I’m feeling terrible that I did not have the presence of mind over the last week to tune into his individual absence while he was still struggling to stay alive. One morning a few days ago he was flopping around on the floor, seemingly too weak to fly, and I picked him up and put him in the bottom of the first finch cage, so he could eat if he was so inclined, or if he was going to die, it was a “safe” place. When I came home later that day he was out of the cage. It’s possible he went off to die where I found him Friday night, tucked under the skirt of the futon cover…

Now I know the little ball of feathers I saw sitting tightly wound up into itself the last couple weeks was Vincenzo trying to stay warm. Only a few days ago he was huddled together with Fabrizio, as they took to caring for each other that way.

I managed to find a tape recorded January 14, 2012 with Vincenzo. I was just starting to revive Albeniz’s Tango, and he’s singing with it. Only he hadn’t been singing his entire song lately, just the first part of it.
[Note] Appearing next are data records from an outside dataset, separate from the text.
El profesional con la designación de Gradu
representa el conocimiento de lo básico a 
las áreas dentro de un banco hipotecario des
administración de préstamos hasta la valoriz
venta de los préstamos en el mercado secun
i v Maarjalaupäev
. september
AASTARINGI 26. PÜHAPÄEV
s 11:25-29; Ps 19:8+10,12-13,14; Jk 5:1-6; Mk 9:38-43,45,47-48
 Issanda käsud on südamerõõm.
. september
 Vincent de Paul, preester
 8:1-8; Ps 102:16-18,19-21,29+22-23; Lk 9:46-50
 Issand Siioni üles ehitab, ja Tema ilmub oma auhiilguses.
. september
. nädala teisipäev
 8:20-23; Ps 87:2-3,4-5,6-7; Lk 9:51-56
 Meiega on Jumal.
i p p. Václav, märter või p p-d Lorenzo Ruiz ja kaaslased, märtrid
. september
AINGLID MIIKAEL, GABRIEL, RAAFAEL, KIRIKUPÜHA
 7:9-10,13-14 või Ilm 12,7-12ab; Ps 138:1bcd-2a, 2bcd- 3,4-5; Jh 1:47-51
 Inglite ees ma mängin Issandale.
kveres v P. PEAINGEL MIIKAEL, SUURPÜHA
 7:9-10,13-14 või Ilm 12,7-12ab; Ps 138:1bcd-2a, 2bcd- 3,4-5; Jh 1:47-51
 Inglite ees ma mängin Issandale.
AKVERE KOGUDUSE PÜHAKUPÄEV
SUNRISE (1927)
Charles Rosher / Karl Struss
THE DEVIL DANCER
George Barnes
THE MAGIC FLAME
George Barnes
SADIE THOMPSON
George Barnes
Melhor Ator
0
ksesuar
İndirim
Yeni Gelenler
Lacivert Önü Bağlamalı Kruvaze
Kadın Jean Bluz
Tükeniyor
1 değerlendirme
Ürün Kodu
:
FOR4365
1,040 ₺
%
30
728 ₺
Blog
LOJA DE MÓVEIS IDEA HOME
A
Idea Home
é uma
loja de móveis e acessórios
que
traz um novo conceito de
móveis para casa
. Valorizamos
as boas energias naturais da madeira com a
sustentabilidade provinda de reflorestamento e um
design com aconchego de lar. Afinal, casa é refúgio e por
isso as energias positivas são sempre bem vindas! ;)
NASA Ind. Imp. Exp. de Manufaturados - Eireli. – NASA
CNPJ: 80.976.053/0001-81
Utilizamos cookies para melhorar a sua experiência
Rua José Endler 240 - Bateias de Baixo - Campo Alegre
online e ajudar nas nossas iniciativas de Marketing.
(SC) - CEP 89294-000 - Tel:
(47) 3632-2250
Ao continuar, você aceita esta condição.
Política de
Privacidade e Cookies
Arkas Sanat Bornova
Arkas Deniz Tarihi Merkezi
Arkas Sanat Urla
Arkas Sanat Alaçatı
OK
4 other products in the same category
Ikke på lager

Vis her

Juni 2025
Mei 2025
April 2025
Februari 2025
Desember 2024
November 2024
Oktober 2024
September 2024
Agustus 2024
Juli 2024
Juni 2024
The whole song went, “I’m a Zebra Finch, and my name is Vince, Vincenzo, Cenzo, Zebra Finch.” Here he’s only singing the first part of it, over and over again, “I’m a Zebra Finch, and my name is Vince.” Adolfo is singing very loudly in the beginning of the piece, but the rest of the recording is Vincenzo’s. He is quieter, probably farther away from the microphone. He also solos a little bit after I stop playing.

Now my Zebra Finch population is now down to eight birds. Seven males and one female. The surviving males are Fabrizio, Adolfo, Beniamino, Pietro, Rodolfo, Zorro and Gregorio. They all still join in the dawn chorus, but it’s diminished considerably from the old days.